Statistical Learning Theory
Information-Theoretic Learning Theory
Why does noisy SGD generalize better than an exact solver with the same training error? The information-theoretic answer: noise reduces I(W;S) - the amount of information about the sample stored in the model weights.
- **Langevin SGD:** Adding Gaussian noise to gradients bounds I(W;S) - a theoretically grounded reason why noisy SGD generalizes better than exact methods
- **Dropout in neural networks:** Dropout implicitly reduces I(W;S): random neuron deactivation prevents weights from memorizing specific examples
- **Differential privacy:** DP-SGD adds noise for privacy; this simultaneously bounds I(W;S) and gives generalization guarantees via the information-theoretic bound
- **PAC-Bayes for transformers:** McAllester's KL bound applies to analyzing fine-tuning of large language models: small KL(posterior || prior) means good generalization
Предварительные знания
- Compression-based bounds
- Mutual information and entropy
- SGD and stochastic optimization
Mutual-information bounds
Daniel McAllester in 2017 showed: the generalization gap of algorithm A is bounded by I(W; S), the mutual information between weights W and training set S. For Langevin SGD with step size eta and noise sigma^2: I(W; S) is at most eta^2 m / sigma^2. This explains why noisy SGD generalizes better than exact solvers at the same training error.
What does the MI generalisation bound say?
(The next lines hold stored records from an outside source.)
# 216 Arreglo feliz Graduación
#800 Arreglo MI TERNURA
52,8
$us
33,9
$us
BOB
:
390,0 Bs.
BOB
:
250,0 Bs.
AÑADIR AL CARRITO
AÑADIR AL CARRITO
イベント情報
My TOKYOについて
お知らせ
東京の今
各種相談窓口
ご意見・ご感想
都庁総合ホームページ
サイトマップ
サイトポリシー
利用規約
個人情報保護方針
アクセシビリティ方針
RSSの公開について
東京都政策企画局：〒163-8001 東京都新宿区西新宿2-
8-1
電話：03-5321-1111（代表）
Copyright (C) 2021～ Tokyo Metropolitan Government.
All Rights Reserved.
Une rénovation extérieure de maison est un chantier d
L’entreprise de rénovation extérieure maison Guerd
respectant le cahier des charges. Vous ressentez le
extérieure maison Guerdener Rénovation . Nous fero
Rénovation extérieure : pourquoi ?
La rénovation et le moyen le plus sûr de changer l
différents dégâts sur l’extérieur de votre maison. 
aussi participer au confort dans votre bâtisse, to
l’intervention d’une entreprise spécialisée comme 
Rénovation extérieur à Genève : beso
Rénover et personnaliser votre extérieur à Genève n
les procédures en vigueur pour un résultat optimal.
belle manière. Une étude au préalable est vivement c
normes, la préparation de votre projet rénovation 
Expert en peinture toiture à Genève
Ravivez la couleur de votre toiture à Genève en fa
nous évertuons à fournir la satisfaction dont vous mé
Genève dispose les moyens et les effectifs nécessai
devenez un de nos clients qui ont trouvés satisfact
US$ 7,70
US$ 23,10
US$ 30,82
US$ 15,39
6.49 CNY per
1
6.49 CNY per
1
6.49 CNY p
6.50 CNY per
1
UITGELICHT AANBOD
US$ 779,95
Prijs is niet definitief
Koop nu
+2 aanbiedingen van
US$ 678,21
Xu-Raginsky (2017): |E[R(W) - R_hat(W)]| <= sqrt(2*sigma² * I(W; S) / n), where I(W; S) is the mutual information between trained weights and training sample. If the algorithm "remembers" little about S, generalisation is good. Explains why compression and stochasticity improve generalisation.
KL bounds and information bottleneck
What objective does the Information Bottleneck (IB) optimise for representation learning?
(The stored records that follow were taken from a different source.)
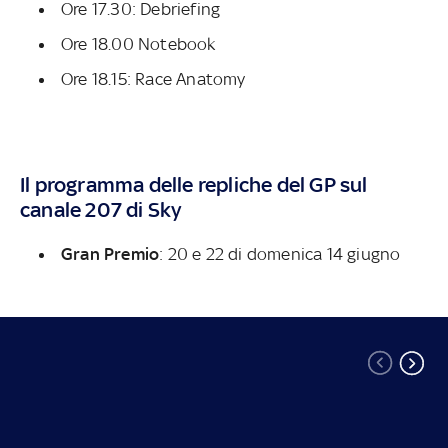
Ore 17.30: Debriefing
Ore 18.00 Notebook
Ore 18.15: Race Anatomy
Il programma delle repliche del GP sul
canale 207 di Sky
Gran Premio
: 20 e 22 di domenica 14 giugno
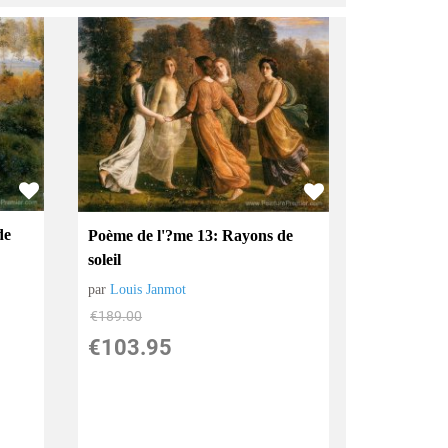
de
Poème de l'?me 13: Rayons de
soleil
par
Louis Janmot
€
189.00
€
103.95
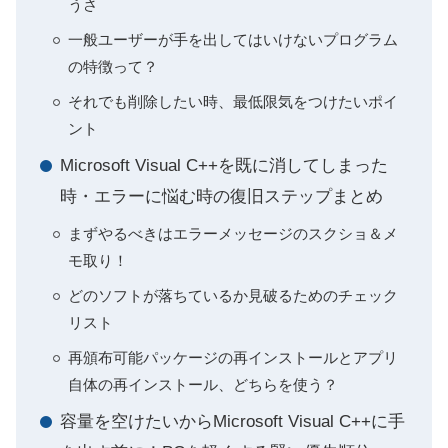
うさ
一般ユーザーが手を出してはいけないプログラム
の特徴って？
それでも削除したい時、最低限気をつけたいポイ
ント
Microsoft Visual C++を既に消してしまった
時・エラーに悩む時の復旧ステップまとめ
まずやるべきはエラーメッセージのスクショ＆メ
モ取り！
どのソフトが落ちているか見破るためのチェック
リスト
再頒布可能パッケージの再インストールとアプリ
自体の再インストール、どちらを使う？
容量を空けたいからMicrosoft Visual C++に手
Tishbys IB principle (1999, deep IB 2017): the representation T should be a minimal sufficient statistic for predicting Y. Compress X (low I(X; T)) but preserve predictive power for Y (high I(T; Y)). Tishby-Shwartz argued via IB that DNN training has two phases - fitting (max I(T; Y)) and compression (min I(X; T)).
PAC-Bayes: a Bayesian perspective
I(W;S) as fingerprints left on the model weights - A forensic investigator checks whether traces of specific victims (training examples) remain on the weapon (model weights). Few traces (small I) means the model did not memorize the sample. Clear traces (large I) means overfitting. Small I(W;S) does not mean a bad model - it means the model extracted general patterns rather than memorizing specific examples.
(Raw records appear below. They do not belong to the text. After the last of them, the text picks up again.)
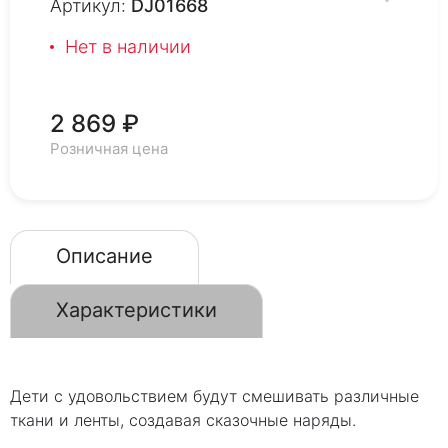
Артикул:
DJ01668
Нет в наличии
2 869 ₽
Розничная цена
Описание
Характеристики
Дети с удовольствием будут смешивать различные
ткани и ленты, создавая сказочные наряды.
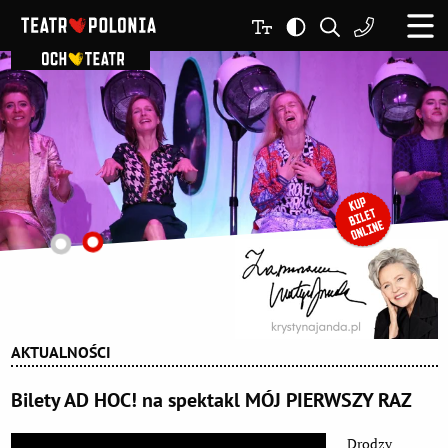
AKTUALNOŚCI
Bilety AD HOC! na spektakl MÓJ PIERWSZY RAZ
Drodzy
What does the McAllester PAC-Bayes bound state?
McAllester (1998): for prior P and posterior Q over hypotheses, with probability 1-delta: the average risk under Q is bounded by average empirical risk plus sqrt(KL(Q||P)/n). KL replaces "class size" more finely: a posterior Q can concentrate, but the penalty depends on its distance from the prior.
Connections
The information-theoretic approach connects generalization theory with information theory, differential privacy, and PAC-Bayes.
- PAC-Bayes — Related topic
- Differential privacy — Related topic
- Algorithmic stability — Related topic
- Minimum description length (MDL) — Related topic
Итоги
- I(W;S) - mutual information between weights W and sample S: smaller means better generalization
- Xu-Raginsky bound: |gen| at most sqrt(2*sigma^2*I(W;S)/m) - generalization is guaranteed when I is small
- CMI bound of Steinke-Zakynthinou: sharper via conditional mutual information
- Langevin SGD: noise sigma reduces I(W;S) - formal explanation why noisy SGD generalizes better
- PAC-Bayes: KL(Q||P) plays the role of I(W;S) in stochastic classifiers
What does small I(W; S) mean for generalization?
I(W;S) close to 0 means W is statistically independent of S. The algorithm learned general patterns rather than memorizing specific examples.